● **Exercise inputs**

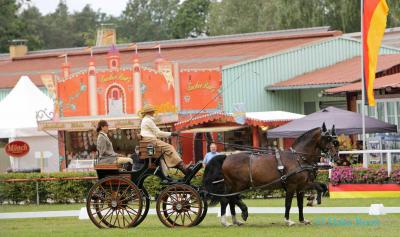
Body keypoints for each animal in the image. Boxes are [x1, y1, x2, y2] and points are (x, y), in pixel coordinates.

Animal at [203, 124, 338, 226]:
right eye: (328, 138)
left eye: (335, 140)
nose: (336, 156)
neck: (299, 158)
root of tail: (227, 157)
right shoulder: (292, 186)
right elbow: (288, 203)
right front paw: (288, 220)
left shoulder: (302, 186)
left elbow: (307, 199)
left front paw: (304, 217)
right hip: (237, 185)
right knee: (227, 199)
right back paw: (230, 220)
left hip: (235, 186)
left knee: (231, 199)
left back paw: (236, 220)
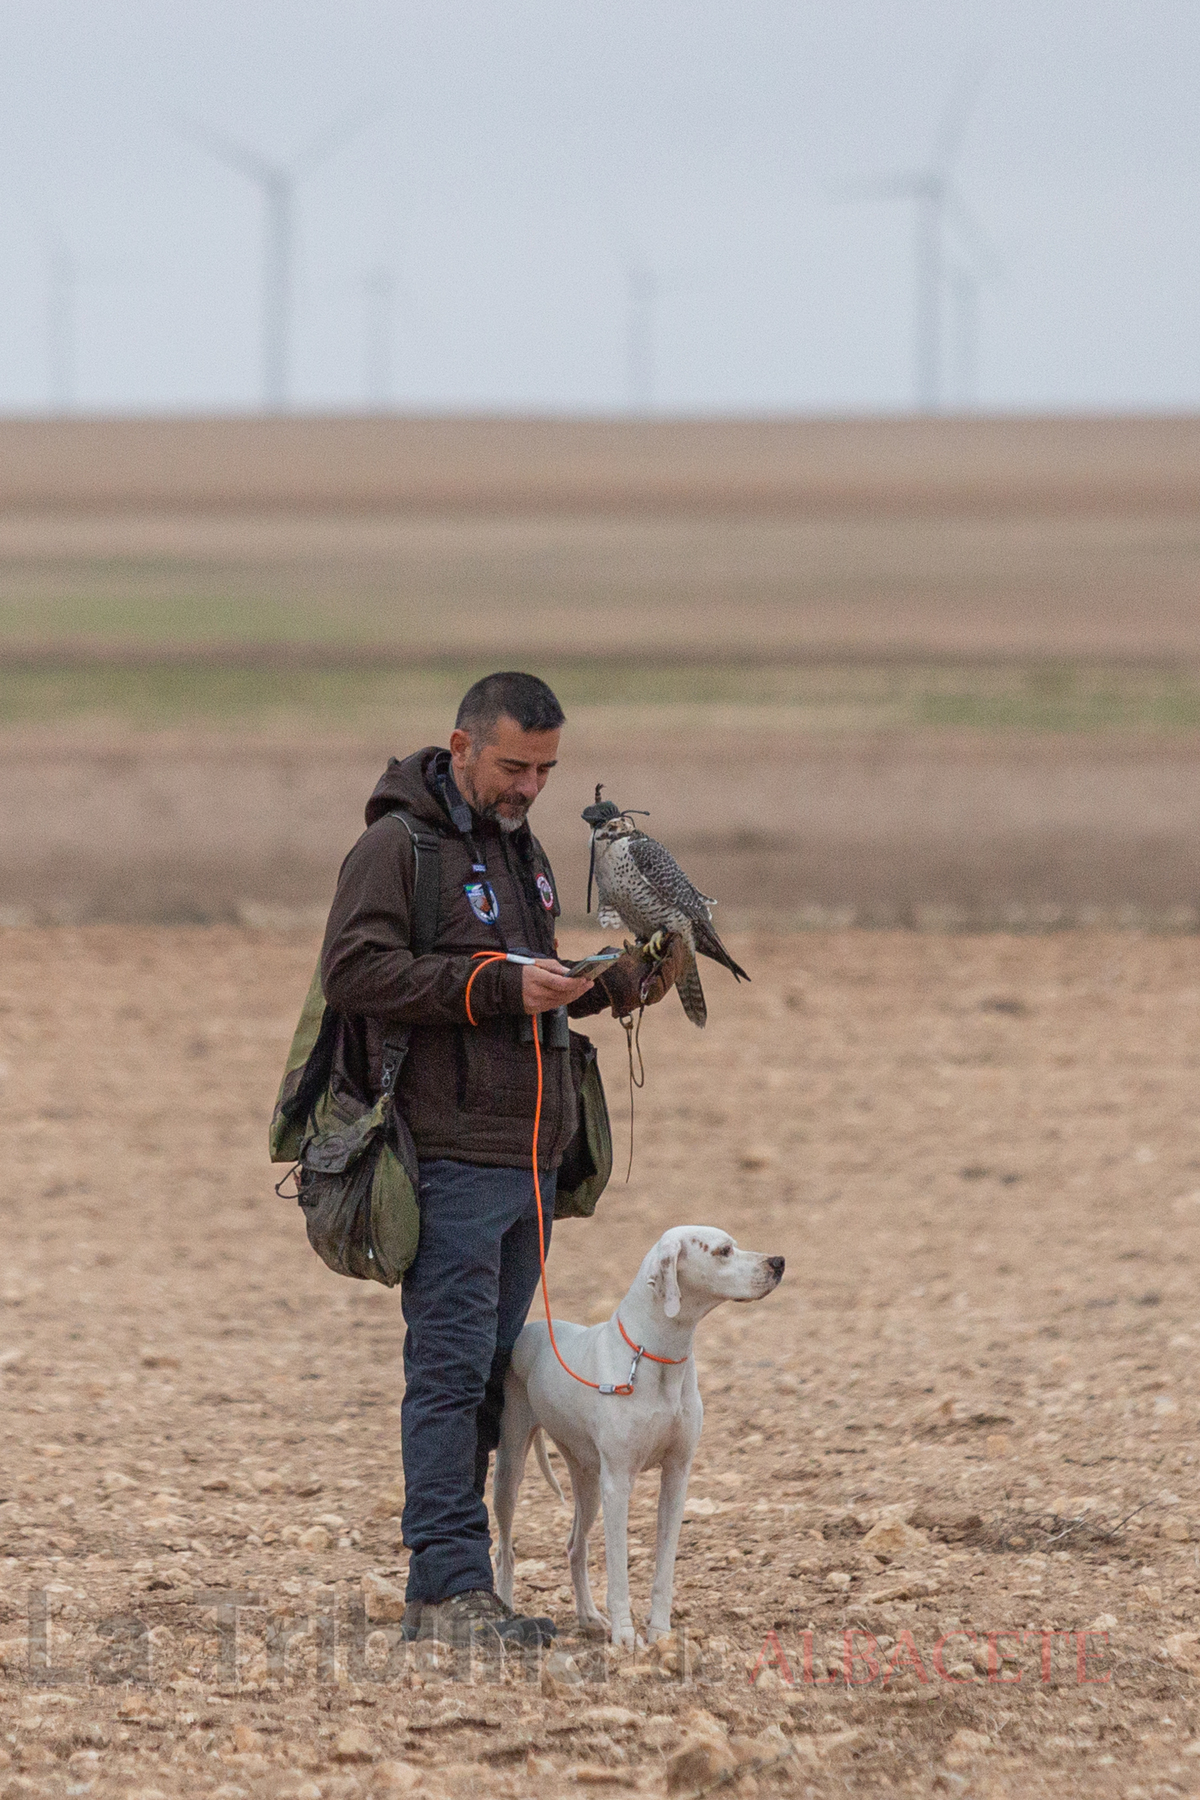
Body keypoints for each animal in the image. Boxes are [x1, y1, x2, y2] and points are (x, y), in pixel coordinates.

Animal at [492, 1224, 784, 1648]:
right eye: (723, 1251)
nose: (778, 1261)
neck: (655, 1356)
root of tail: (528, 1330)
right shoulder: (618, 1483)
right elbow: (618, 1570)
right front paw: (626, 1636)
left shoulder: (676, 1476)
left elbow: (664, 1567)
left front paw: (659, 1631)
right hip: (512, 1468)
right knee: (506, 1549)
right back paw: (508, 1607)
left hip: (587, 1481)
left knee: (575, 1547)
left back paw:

● **Work item**
Which lines of the data include the string "shoulder"? Copy each of them.

● **Answer to this task**
right shoulder: (292, 186)
left shoulder: (302, 186)
right shoulder: (618, 1483)
left shoulder: (676, 1476)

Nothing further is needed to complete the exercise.